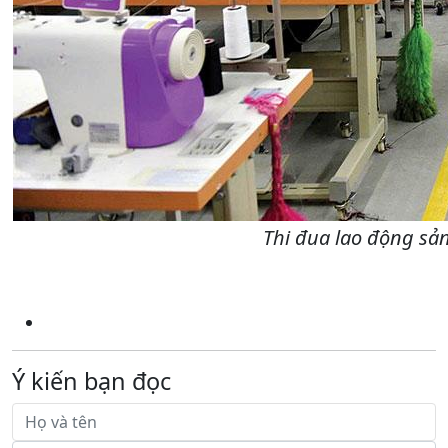
Thi đua lao động sả
Ý kiến bạn đọc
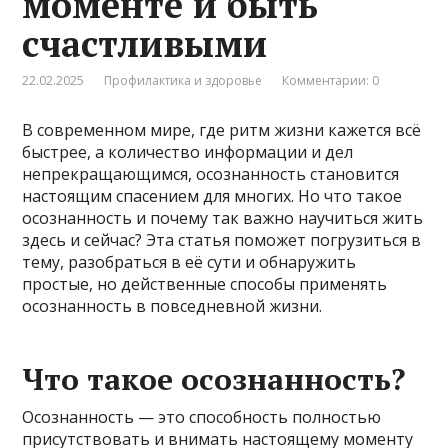
моменте и быть
счастливыми
22.02.2025
Профилактика и здоровье
Комментарии: 0
В современном мире, где ритм жизни кажется всё
быстрее, а количество информации и дел
непрекращающимся, осознанность становится
настоящим спасением для многих. Но что такое
осознанность и почему так важно научиться жить
здесь и сейчас? Эта статья поможет погрузиться в
тему, разобраться в её сути и обнаружить
простые, но действенные способы применять
осознанность в повседневной жизни.
Что такое осознанность?
Осознанность — это способность полностью
присутствовать и внимать настоящему моменту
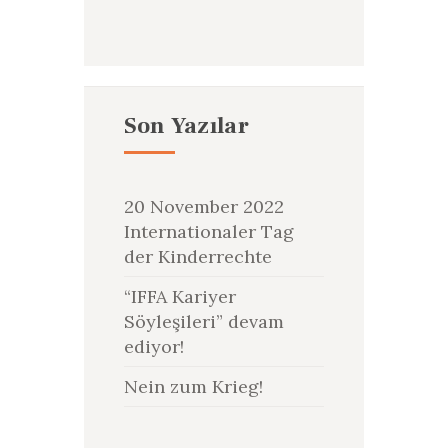
Son Yazılar
20 November 2022
Internationaler Tag
der Kinderrechte
“IFFA Kariyer
Söyleşileri” devam
ediyor!
Nein zum Krieg!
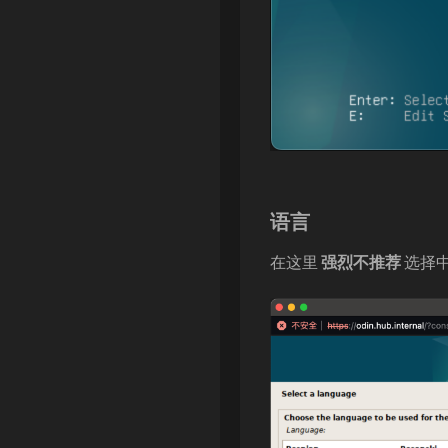
语言
在这里
强烈不推荐
选择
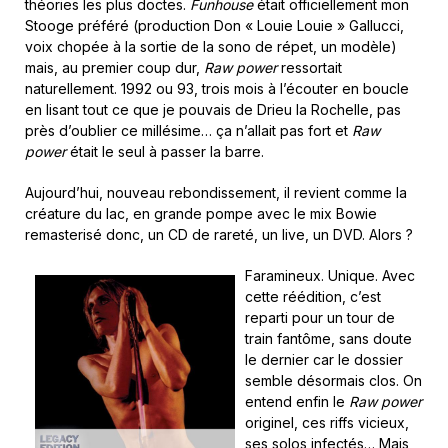
théories les plus doctes.
Funhouse
était officiellement mon
Stooge préféré (production Don « Louie Louie » Gallucci,
voix chopée à la sortie de la sono de répet, un modèle)
mais, au premier coup dur,
Raw power
ressortait
naturellement. 1992 ou 93, trois mois à l’écouter en boucle
en lisant tout ce que je pouvais de Drieu la Rochelle, pas
près d’oublier ce millésime… ça n’allait pas fort et
Raw
power
était le seul à passer la barre.
Aujourd’hui, nouveau rebondissement, il revient comme la
créature du lac, en grande pompe avec le mix Bowie
remasterisé donc, un CD de rareté, un live, un DVD. Alors ?
Faramineux. Unique. Avec
cette réédition, c’est
reparti pour un tour de
train fantôme, sans doute
le dernier car le dossier
semble désormais clos. On
entend enfin le
Raw power
originel, ces riffs vicieux,
ses solos infectés… Mais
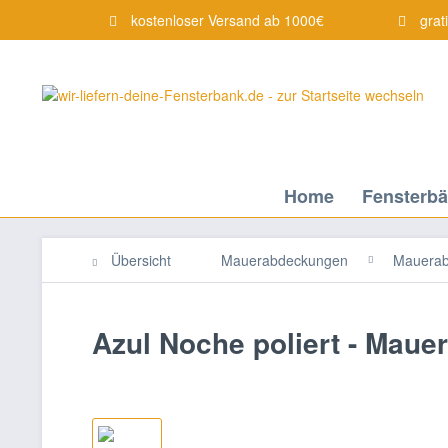
kostenloser Versand ab 1000€
grat
Home
Fensterb
Übersicht
Mauerabdeckungen
Mauerab
Azul Noche poliert - Mau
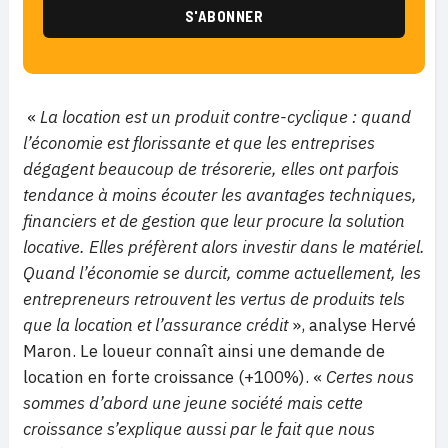
«
La location est un produit contre-cyclique : quand
l’économie est florissante et que les entreprises
dégagent beaucoup de trésorerie, elles ont parfois
tendance à moins écouter les avantages techniques,
financiers et de gestion que leur procure la solution
locative. Elles préfèrent alors investir dans le matériel.
Quand l’économie se durcit, comme actuellement, les
entrepreneurs retrouvent les vertus de produits tels
que la location et l’assurance crédit
», analyse Hervé
Maron. Le loueur connaît ainsi une demande de
location en forte croissance (+100%). «
Certes nous
sommes d’abord une jeune société mais cette
croissance s’explique aussi par le fait que nous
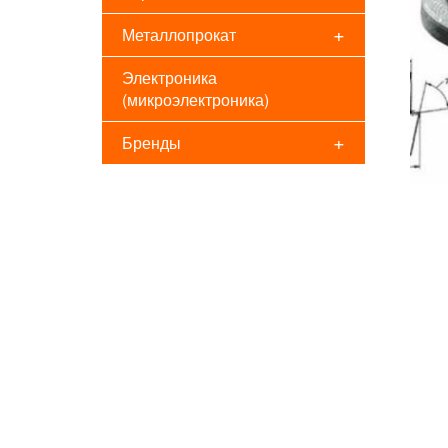
+
Металлопрокат
Электроника
(микроэлектроника)
+
Бренды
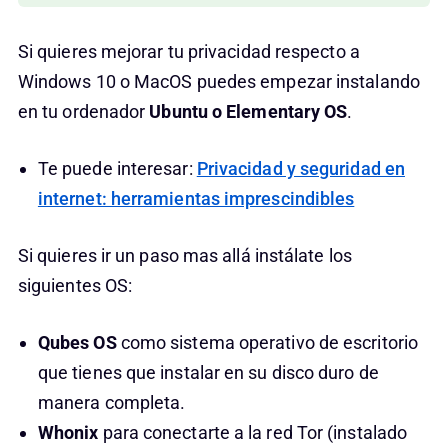
Si quieres mejorar tu privacidad respecto a
Windows 10 o MacOS puedes empezar instalando
en tu ordenador
Ubuntu o Elementary OS
.
Te puede interesar:
Privacidad y seguridad en
internet: herramientas imprescindibles
Si quieres ir un paso mas allá instálate los
siguientes OS:
Qubes OS
como sistema operativo de escritorio
que tienes que instalar en su disco duro de
manera completa.
Whonix
para conectarte a la red Tor (instalado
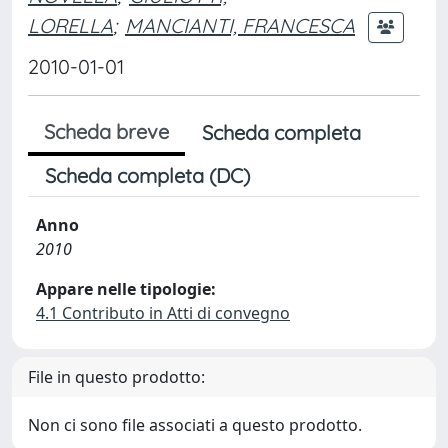
LORELLA
;
MANCIANTI, FRANCESCA
2010-01-01
Scheda breve
Scheda completa
Scheda completa (DC)
Anno
2010
Appare nelle tipologie:
4.1 Contributo in Atti di convegno
File in questo prodotto:
Non ci sono file associati a questo prodotto.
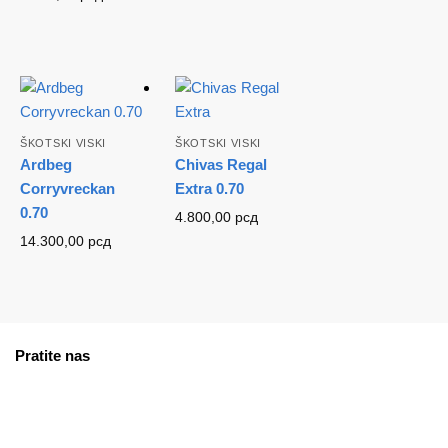
ŠKOTSKI VISKI
ŠKOTSKI VISKI
Ardbeg
Chivas Regal
Corryvreckan
Extra 0.70
0.70
4.800,00
рсд
14.300,00
рсд
Pratite nas
facebook
instagram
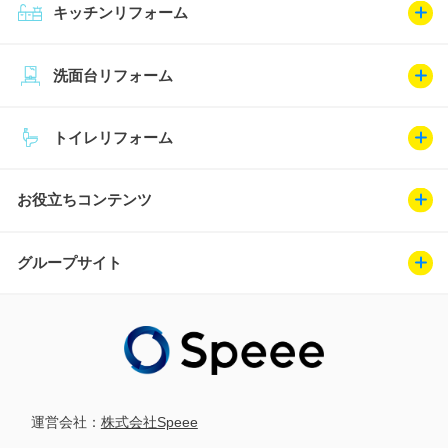
キッチンリフォーム
洗面台リフォーム
トイレリフォーム
お役立ちコンテンツ
グループサイト
運営会社：
株式会社Speee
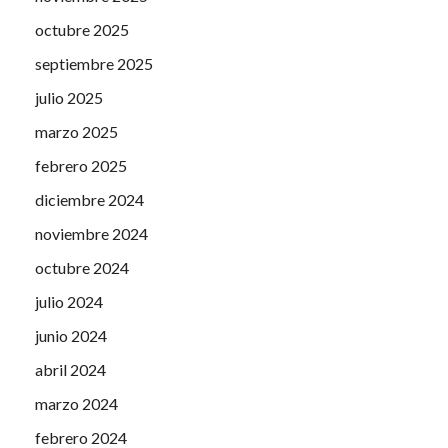
octubre 2025
septiembre 2025
julio 2025
marzo 2025
febrero 2025
diciembre 2024
noviembre 2024
octubre 2024
julio 2024
junio 2024
abril 2024
marzo 2024
febrero 2024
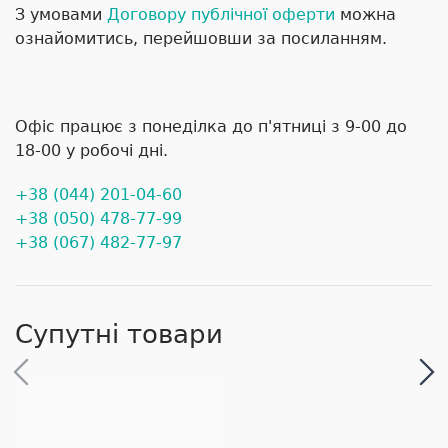
З умовами
Договору публічної оферти
можна
ознайомитись, перейшовши за посиланням.
Офіс працює з понеділка до п'ятниці з 9-00 до
18-00 у робочі дні.
+38 (044) 201-04-60
+38 (050) 478-77-99
+38 (067) 482-77-97
Супутні товари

□ □ □ □

The task: Reproduce word for word the text from all of the records above, and leave the pictures out of your answer.

Answer to this task:
Thi đua lao động sả
Ý kiến bạn đọc
моменте и быть
счастливыми
22.02.2025
Профилактика и здоровье
Комментарии: 0
В современном мире, где ритм жизни кажется всё
быстрее, а количество информации и дел
непрекращающимся, осознанность становится
настоящим спасением для многих. Но что такое
осознанность и почему так важно научиться жить
здесь и сейчас? Эта статья поможет погрузиться в
тему, разобраться в её сути и обнаружить
простые, но действенные способы применять
осознанность в повседневной жизни.
Что такое осознанность?
Осознанность — это способность полностью
присутствовать и внимать настоящему моменту
Son Yazılar
20 November 2022
Internationaler Tag
der Kinderrechte
“IFFA Kariyer
Söyleşileri” devam
ediyor!
Nein zum Krieg!
语言
在这里
强烈不推荐
选择
théories les plus doctes.
Funhouse
était officiellement mon
Stooge préféré (production Don « Louie Louie » Gallucci,
voix chopée à la sortie de la sono de répet, un modèle)
mais, au premier coup dur,
Raw power
ressortait
naturellement. 1992 ou 93, trois mois à l’écouter en boucle
en lisant tout ce que je pouvais de Drieu la Rochelle, pas
près d’oublier ce millésime… ça n’allait pas fort et
Raw
power
était le seul à passer la barre.
Aujourd’hui, nouveau rebondissement, il revient comme la
créature du lac, en grande pompe avec le mix Bowie
remasterisé donc, un CD de rareté, un live, un DVD. Alors ?
Faramineux. Unique. Avec
cette réédition, c’est
reparti pour un tour de
train fantôme, sans doute
le dernier car le dossier
semble désormais clos. On
entend enfin le
Raw power
originel, ces riffs vicieux,
ses solos infectés… Mais
kostenloser Versand ab 1000€
grat
Home
Fensterb
Übersicht
Mauerabdeckungen
Mauerab
Azul Noche poliert - Mau
«
La location est un produit contre-cyclique : quand
l’économie est florissante et que les entreprises
dégagent beaucoup de trésorerie, elles ont parfois
tendance à moins écouter les avantages techniques,
financiers et de gestion que leur procure la solution
locative. Elles préfèrent alors investir dans le matériel.
Quand l’économie se durcit, comme actuellement, les
entrepreneurs retrouvent les vertus de produits tels
que la location et l’assurance crédit
», analyse Hervé
Maron. Le loueur connaît ainsi une demande de
location en forte croissance (+100%). «
Certes nous
sommes d’abord une jeune société mais cette
croissance s’explique aussi par le fait que nous
+
Металлопрокат
Электроника
(микроэлектроника)
+
Бренды
Si quieres mejorar tu privacidad respecto a
Windows 10 o MacOS puedes empezar instalando
en tu ordenador
Ubuntu o Elementary OS
.
Te puede interesar:
Privacidad y seguridad en
internet: herramientas imprescindibles
Si quieres ir un paso mas allá instálate los
siguientes OS:
Qubes OS
como sistema operativo de escritorio
que tienes que instalar en su disco duro de
manera completa.
Whonix
para conectarte a la red Tor (instalado
LORELLA
;
MANCIANTI, FRANCESCA
2010-01-01
Scheda breve
Scheda completa
Scheda completa (DC)
Anno
2010
Appare nelle tipologie:
4.1 Contributo in Atti di convegno
File in questo prodotto:
Non ci sono file associati a questo prodotto.
ŠKOTSKI VISKI
ŠKOTSKI VISKI
Ardbeg
Chivas Regal
Corryvreckan
Extra 0.70
0.70
4.800,00
рсд
14.300,00
рсд
Pratite nas
facebook
instagram
キッチンリフォーム
洗面台リフォーム
トイレリフォーム
お役立ちコンテンツ
グループサイト
運営会社：
株式会社Speee
octubre 2025
septiembre 2025
julio 2025
marzo 2025
febrero 2025
diciembre 2024
noviembre 2024
octubre 2024
julio 2024
junio 2024
abril 2024
marzo 2024
febrero 2024
З умовами
Договору публічної оферти
можна
ознайомитись, перейшовши за посиланням.
Офіс працює з понеділка до п'ятниці з 9-00 до
18-00 у робочі дні.
+38 (044) 201-04-60
+38 (050) 478-77-99
+38 (067) 482-77-97
Супутні товари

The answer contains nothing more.